• Exercise instructions:
In the entries below, begin at the line that has "42: (301, 50)", stop after the line that has "61: (15, 185)", and output those lines exactly with no pictures.

---+---

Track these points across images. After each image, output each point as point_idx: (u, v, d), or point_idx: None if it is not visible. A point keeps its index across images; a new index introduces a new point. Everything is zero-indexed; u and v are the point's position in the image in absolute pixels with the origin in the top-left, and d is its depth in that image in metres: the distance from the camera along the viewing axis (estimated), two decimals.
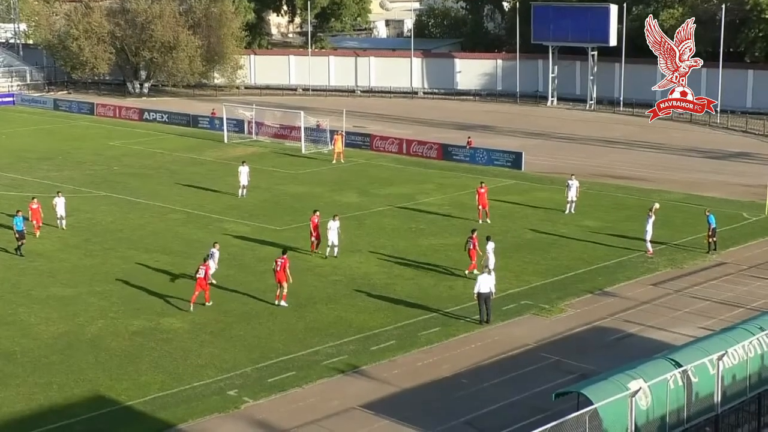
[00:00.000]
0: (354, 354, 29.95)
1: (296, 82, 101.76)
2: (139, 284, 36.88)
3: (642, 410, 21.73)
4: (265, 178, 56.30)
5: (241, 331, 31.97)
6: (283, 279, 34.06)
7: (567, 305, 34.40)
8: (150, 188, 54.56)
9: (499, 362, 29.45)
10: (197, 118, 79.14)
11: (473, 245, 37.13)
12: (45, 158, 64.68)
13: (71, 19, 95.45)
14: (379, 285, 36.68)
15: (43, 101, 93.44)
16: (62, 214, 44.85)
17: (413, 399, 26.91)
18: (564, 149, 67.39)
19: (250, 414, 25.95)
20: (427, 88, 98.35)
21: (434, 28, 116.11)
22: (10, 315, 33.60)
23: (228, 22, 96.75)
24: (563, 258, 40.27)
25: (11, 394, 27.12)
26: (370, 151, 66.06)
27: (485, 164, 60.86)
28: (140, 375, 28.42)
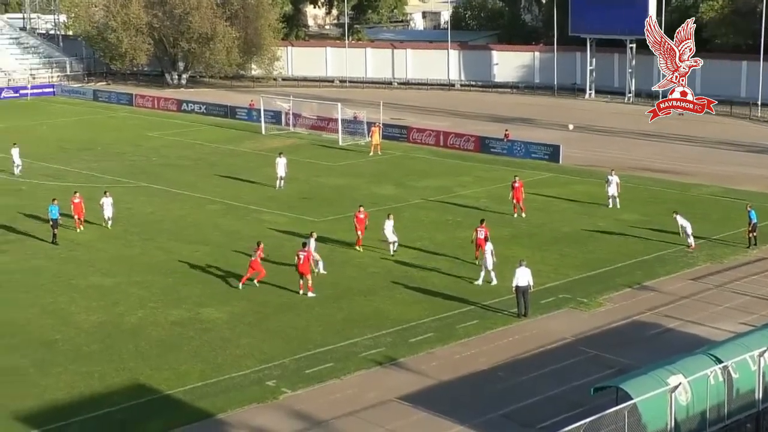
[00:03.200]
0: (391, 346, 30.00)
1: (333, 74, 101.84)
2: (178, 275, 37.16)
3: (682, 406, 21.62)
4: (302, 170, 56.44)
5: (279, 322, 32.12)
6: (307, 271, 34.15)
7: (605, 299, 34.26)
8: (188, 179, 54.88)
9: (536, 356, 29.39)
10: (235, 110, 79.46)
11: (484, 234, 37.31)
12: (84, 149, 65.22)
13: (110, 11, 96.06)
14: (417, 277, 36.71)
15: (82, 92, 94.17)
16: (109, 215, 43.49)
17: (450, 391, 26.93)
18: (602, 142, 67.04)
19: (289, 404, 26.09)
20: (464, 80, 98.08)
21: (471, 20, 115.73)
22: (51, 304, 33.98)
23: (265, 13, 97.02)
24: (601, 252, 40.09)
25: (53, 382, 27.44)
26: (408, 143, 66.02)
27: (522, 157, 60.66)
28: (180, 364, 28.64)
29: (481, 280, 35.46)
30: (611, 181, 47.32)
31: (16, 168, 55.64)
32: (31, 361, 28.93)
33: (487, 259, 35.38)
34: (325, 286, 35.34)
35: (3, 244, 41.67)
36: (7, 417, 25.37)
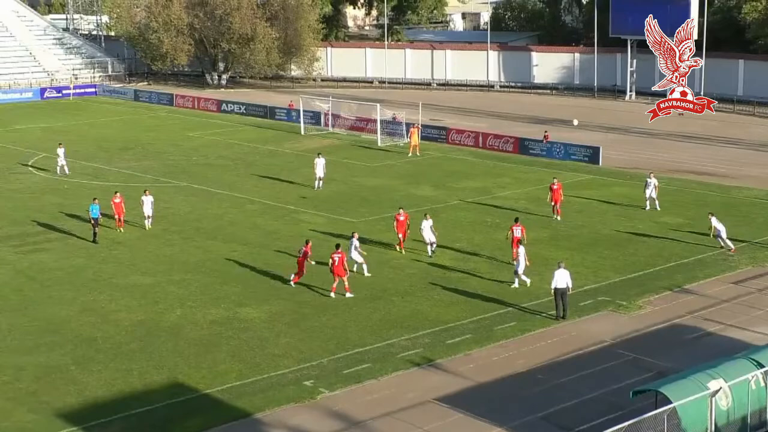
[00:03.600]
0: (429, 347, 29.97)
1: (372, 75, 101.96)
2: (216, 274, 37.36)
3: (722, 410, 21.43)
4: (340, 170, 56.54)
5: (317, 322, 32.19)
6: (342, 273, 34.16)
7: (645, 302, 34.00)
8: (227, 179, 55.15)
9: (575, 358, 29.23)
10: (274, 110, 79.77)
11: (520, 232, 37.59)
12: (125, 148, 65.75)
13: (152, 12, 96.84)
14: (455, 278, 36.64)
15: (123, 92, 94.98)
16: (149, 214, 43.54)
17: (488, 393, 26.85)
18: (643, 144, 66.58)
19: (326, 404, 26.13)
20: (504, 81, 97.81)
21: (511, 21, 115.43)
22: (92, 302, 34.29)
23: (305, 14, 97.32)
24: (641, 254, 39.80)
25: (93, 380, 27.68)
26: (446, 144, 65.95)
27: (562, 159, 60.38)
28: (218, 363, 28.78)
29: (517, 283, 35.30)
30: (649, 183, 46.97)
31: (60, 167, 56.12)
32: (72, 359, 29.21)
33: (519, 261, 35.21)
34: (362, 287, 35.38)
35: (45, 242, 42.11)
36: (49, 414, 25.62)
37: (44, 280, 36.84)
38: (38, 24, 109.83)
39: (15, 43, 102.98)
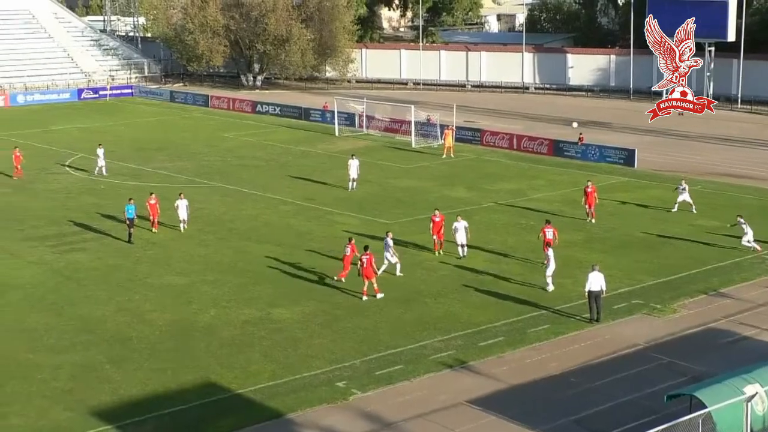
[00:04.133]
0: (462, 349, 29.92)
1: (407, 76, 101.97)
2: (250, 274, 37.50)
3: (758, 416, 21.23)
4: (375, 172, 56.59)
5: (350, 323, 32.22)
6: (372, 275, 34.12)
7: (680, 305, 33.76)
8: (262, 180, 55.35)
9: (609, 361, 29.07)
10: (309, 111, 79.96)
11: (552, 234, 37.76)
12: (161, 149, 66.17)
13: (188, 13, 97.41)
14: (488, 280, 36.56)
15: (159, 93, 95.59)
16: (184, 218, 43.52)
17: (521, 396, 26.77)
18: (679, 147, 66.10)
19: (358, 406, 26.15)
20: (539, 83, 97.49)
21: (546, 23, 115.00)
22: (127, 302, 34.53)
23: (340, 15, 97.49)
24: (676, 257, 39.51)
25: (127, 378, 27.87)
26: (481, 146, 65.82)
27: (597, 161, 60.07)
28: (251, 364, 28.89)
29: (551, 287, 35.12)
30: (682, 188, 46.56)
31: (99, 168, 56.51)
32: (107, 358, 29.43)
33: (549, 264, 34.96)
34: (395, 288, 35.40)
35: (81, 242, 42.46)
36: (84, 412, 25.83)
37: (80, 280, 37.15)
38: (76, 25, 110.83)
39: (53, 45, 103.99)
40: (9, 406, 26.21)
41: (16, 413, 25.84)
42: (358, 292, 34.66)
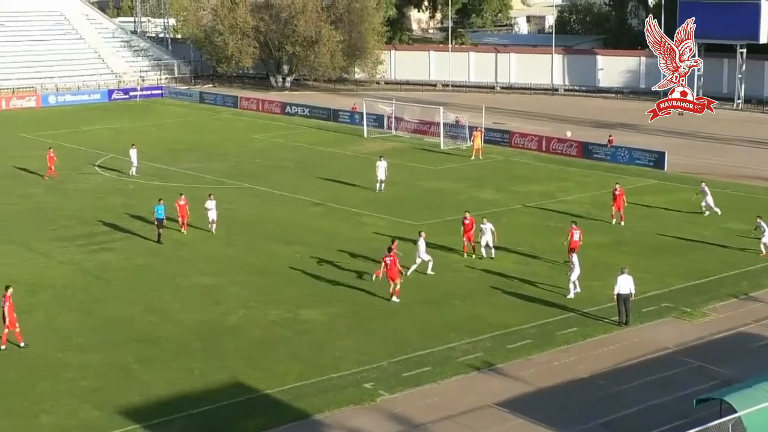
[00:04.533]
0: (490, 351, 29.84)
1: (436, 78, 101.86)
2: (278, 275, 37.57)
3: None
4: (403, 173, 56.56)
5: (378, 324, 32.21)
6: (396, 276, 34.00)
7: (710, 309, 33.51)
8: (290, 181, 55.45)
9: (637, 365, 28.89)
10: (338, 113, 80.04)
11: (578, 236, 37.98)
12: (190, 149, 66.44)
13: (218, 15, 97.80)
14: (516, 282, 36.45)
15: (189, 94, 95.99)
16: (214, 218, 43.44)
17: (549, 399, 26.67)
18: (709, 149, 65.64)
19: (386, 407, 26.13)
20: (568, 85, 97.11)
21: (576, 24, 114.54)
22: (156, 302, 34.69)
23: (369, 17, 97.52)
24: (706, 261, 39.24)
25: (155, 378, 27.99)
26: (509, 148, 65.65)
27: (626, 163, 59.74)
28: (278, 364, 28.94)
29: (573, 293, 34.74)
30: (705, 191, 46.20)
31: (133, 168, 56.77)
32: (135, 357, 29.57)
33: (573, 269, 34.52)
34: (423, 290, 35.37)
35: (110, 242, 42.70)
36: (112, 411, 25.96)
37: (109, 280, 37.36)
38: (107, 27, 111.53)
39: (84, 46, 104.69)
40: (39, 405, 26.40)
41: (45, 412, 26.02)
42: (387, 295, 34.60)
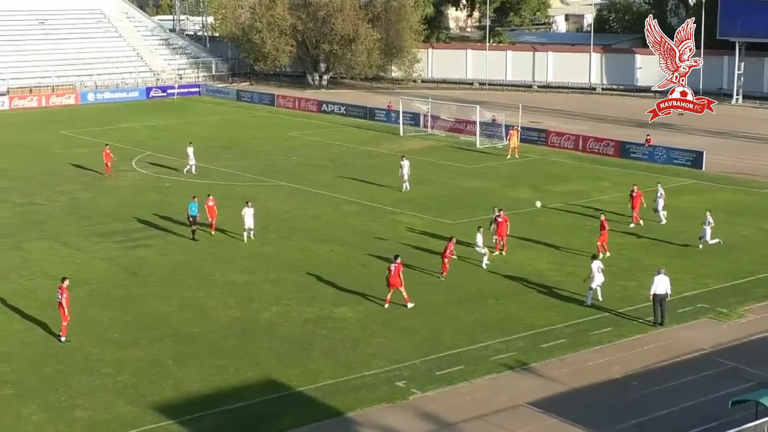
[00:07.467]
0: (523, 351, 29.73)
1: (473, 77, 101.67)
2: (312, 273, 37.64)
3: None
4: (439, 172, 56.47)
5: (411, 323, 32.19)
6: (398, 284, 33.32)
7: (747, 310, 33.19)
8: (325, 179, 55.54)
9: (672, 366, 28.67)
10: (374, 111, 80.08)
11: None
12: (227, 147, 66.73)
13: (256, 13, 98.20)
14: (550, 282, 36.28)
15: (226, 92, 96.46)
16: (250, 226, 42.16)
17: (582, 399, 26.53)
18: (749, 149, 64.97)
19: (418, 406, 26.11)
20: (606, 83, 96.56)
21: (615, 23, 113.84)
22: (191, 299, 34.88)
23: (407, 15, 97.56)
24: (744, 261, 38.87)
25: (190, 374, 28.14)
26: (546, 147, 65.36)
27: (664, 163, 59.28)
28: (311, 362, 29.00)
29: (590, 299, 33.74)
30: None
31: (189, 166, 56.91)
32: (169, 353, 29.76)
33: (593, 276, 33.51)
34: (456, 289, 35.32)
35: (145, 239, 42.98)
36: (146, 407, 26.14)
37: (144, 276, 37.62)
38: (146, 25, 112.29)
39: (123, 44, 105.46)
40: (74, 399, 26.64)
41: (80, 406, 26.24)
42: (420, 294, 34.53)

---+---

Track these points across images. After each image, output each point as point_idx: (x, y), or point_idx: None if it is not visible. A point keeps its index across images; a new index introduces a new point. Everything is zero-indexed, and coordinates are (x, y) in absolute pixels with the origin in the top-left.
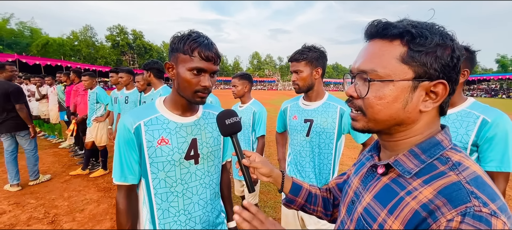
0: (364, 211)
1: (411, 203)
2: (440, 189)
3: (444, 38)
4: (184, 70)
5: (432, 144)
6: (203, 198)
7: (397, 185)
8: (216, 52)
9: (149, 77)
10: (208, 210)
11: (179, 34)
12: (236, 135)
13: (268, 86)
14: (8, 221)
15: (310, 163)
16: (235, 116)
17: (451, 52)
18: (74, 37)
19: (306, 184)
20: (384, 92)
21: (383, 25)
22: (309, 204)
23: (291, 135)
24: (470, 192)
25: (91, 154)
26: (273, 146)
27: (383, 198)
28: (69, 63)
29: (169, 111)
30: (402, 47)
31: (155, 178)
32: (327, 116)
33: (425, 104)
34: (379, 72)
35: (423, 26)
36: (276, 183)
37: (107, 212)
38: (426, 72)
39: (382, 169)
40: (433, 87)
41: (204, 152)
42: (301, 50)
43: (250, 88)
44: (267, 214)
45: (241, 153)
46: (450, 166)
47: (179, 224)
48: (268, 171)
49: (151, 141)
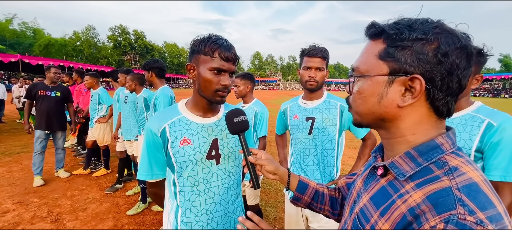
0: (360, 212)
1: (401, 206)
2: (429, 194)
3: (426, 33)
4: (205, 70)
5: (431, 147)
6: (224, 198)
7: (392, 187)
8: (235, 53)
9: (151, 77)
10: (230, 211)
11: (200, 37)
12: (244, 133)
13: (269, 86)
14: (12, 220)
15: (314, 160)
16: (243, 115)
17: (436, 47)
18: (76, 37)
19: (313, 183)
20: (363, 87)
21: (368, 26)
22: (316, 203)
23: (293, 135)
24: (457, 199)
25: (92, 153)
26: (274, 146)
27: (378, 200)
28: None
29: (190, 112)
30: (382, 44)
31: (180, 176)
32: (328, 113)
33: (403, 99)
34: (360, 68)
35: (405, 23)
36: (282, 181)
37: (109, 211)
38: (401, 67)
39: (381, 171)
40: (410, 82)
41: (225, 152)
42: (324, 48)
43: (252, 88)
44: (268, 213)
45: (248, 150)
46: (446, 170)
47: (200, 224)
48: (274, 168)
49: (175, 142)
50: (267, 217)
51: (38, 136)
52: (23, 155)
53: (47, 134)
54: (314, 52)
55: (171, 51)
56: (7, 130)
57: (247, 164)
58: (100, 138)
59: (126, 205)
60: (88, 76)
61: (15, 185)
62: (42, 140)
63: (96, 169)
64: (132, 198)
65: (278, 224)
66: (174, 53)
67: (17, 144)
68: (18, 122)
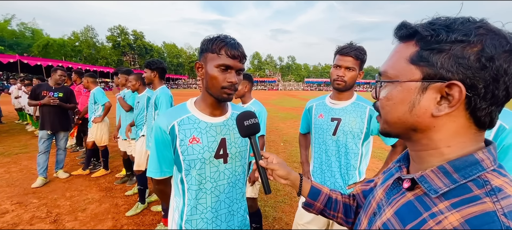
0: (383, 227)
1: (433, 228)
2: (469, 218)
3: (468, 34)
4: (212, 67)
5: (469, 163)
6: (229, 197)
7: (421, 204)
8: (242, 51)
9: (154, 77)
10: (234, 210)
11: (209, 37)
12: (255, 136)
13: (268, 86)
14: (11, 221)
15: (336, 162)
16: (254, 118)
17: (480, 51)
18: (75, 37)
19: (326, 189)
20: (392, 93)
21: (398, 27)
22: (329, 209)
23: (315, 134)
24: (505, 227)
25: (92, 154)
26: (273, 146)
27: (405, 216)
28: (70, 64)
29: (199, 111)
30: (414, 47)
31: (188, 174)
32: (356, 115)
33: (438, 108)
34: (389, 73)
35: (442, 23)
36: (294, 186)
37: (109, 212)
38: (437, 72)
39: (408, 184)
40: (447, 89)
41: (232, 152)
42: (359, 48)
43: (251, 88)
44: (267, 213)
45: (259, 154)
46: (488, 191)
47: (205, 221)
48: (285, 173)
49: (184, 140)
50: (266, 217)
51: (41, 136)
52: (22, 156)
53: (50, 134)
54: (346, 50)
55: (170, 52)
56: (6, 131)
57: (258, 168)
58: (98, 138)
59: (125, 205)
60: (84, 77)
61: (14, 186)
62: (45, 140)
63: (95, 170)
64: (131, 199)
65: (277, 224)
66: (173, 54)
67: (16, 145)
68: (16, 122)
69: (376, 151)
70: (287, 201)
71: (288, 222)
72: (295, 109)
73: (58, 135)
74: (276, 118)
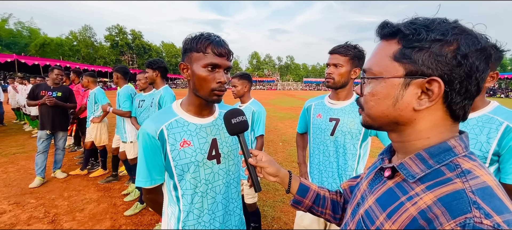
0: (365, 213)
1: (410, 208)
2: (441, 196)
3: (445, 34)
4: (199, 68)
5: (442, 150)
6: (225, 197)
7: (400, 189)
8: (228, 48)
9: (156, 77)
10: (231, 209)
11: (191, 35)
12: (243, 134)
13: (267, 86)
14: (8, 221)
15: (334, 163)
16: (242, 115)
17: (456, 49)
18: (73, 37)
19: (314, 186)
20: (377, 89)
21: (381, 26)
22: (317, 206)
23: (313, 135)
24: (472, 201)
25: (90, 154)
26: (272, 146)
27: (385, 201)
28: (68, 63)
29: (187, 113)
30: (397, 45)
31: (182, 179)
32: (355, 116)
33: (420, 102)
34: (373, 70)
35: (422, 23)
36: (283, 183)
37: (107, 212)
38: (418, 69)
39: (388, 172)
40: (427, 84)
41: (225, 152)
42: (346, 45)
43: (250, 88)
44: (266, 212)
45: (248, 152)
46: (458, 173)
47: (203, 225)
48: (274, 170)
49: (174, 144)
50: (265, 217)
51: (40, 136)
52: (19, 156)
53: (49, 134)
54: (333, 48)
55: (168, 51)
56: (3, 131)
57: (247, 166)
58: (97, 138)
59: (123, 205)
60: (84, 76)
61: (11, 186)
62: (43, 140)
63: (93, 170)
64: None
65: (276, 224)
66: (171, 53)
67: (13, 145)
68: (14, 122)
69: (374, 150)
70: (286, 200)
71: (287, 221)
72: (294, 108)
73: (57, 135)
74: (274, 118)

---+---

• Your solution:
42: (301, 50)
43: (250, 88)
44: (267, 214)
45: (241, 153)
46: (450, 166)
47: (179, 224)
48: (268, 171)
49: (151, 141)
0: (360, 212)
1: (401, 206)
2: (429, 194)
3: (426, 33)
4: (205, 70)
5: (431, 147)
6: (224, 198)
7: (392, 187)
8: (235, 53)
9: (151, 77)
10: (230, 211)
11: (200, 37)
12: (244, 133)
13: (269, 86)
14: (12, 220)
15: (314, 160)
16: (243, 115)
17: (436, 47)
18: (76, 37)
19: (313, 183)
20: (363, 87)
21: (368, 26)
22: (316, 203)
23: (293, 135)
24: (457, 199)
25: (92, 153)
26: (274, 146)
27: (378, 200)
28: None
29: (190, 112)
30: (382, 44)
31: (180, 176)
32: (328, 113)
33: (403, 99)
34: (360, 68)
35: (405, 23)
36: (282, 181)
37: (109, 211)
38: (401, 67)
39: (381, 171)
40: (410, 82)
41: (225, 152)
42: (324, 48)
43: (252, 88)
44: (268, 213)
45: (248, 150)
46: (446, 170)
47: (200, 224)
48: (274, 168)
49: (175, 142)
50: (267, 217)
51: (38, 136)
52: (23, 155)
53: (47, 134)
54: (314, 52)
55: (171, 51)
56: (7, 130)
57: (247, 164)
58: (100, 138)
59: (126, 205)
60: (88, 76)
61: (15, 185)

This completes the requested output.